Adding your spouse as a joint account holder is a similar but much more committed strategy. Unlike authorized users, joint account holders are held responsible for the debt associated with the account, and the joint nature of the account can be harder to terminate.
Seeking new credit that is the best fit for your spouse.
While the authorized user or joint account holder strategy can be useful, your spouse may eventually want to get credit on his own. If he's still new to credit, he may not be approved for a conventional credit card or may be subject to higher interest rates, so it's important to pick a card that's more suitable for those just starting to build credit. For example, a secured card could be a workable alternative. These cards typically have higher approval rates, as they usually require a deposit that is then used as the credit limit for that account. Alternatively, if your spouse is a frequent shopper at a particular store, a retail card may make the most sense, as those can be easier to qualify for. Just be sure to stress the importance of paying the balance off each month, as these cards tend to have higher interest rates.
3.Review your spouse's credit report and scores together.
Does your wife have an established credit report?
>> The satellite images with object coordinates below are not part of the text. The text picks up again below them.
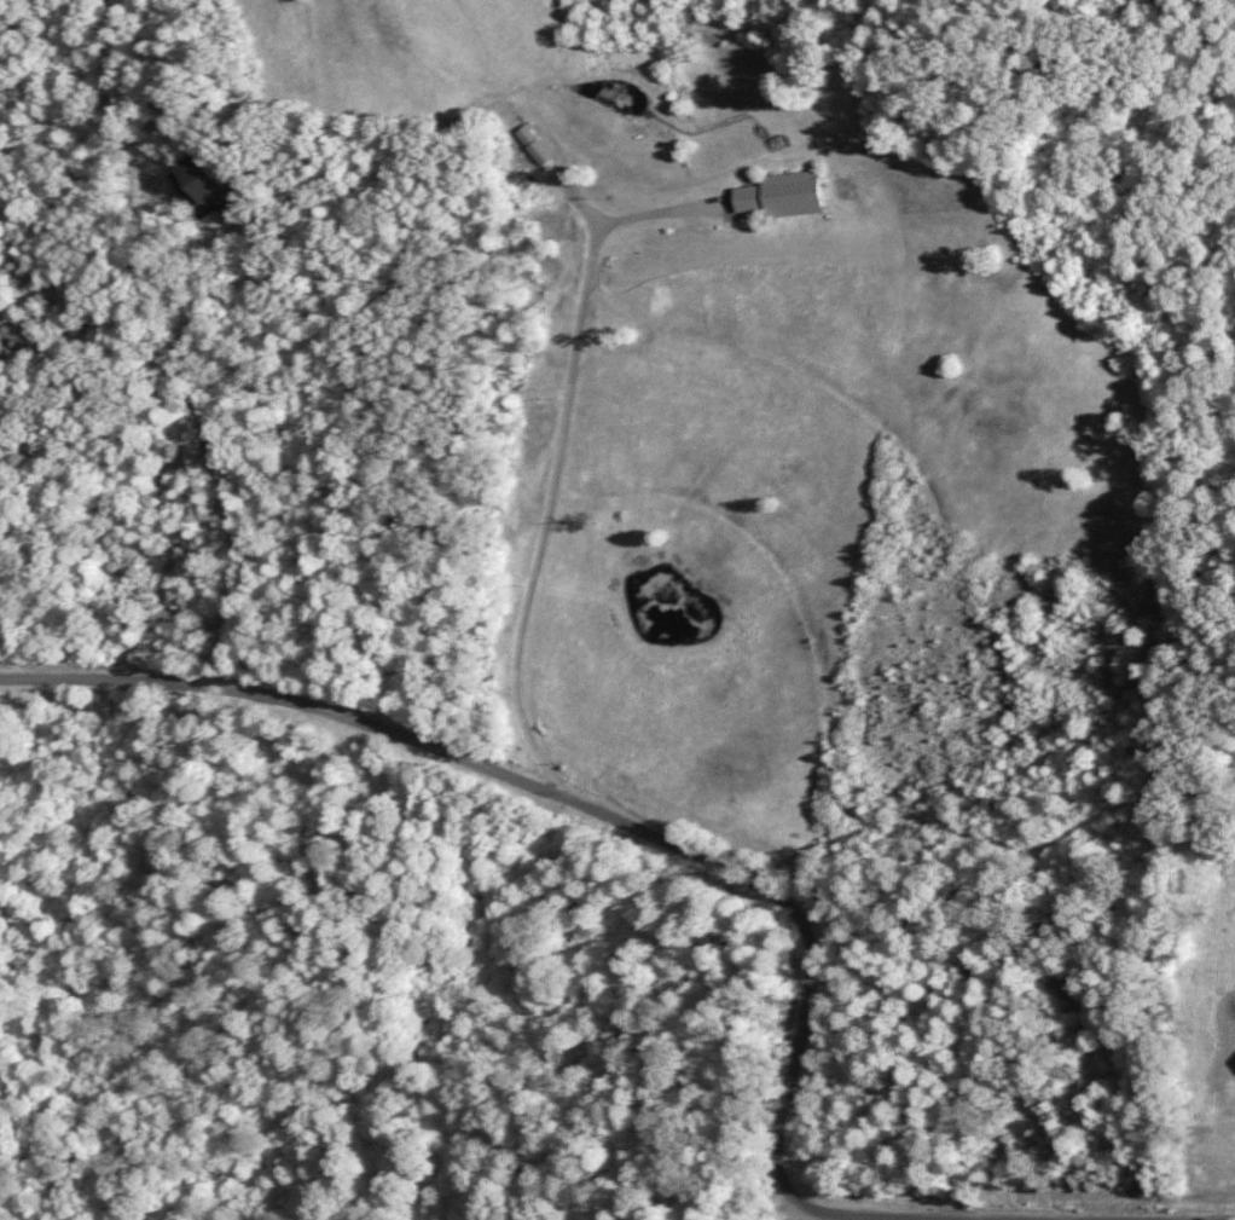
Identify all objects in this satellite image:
building: (521, 137)
building: (201, 185)
building: (776, 194)
building: (21, 335)
road: (556, 453)
road: (650, 833)

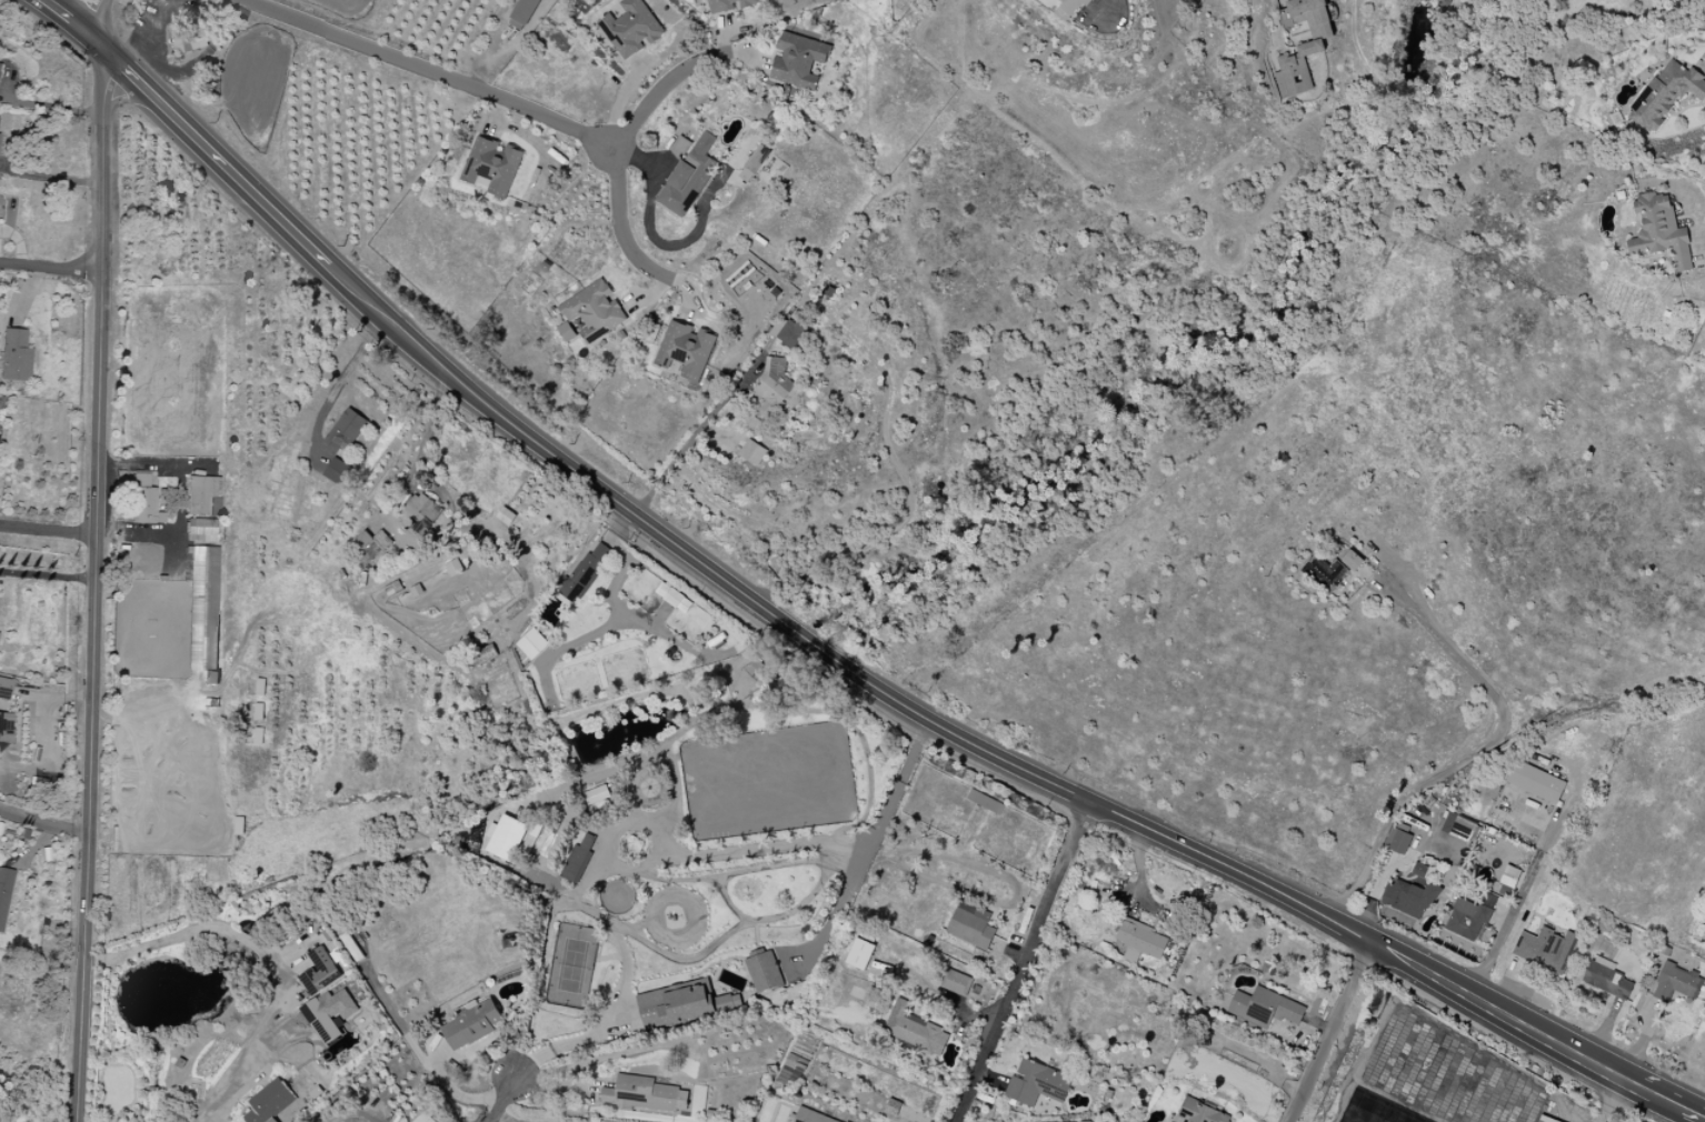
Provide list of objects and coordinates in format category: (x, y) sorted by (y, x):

Go over the details with her and encourage her to pull reports regularly. Credit reports can be intimidating, so if it's her first time seeing one, explain each section, show herhow to spot red flags and stress the importance of disputing errors and keeping that report as accurate as possible.
After your wife has a long credit history, there should be enough information on the report for her to receive a credit score. She should then keep an eye on this score, as doing so is a great way to learn firsthand what actions affect her credit. In short, she can use these observations to guide future decisions and keep working toward better credit.
The bottom line: Credit
doesn't need to be scary or confusing for your spouse. Use these tips to help
empower each other to build credit. Whether you're dreaming of buying a home,
starting a business, getting a rewards credit card or even getting a new cellphone
plan, a good credit score could provide the two of you with better options.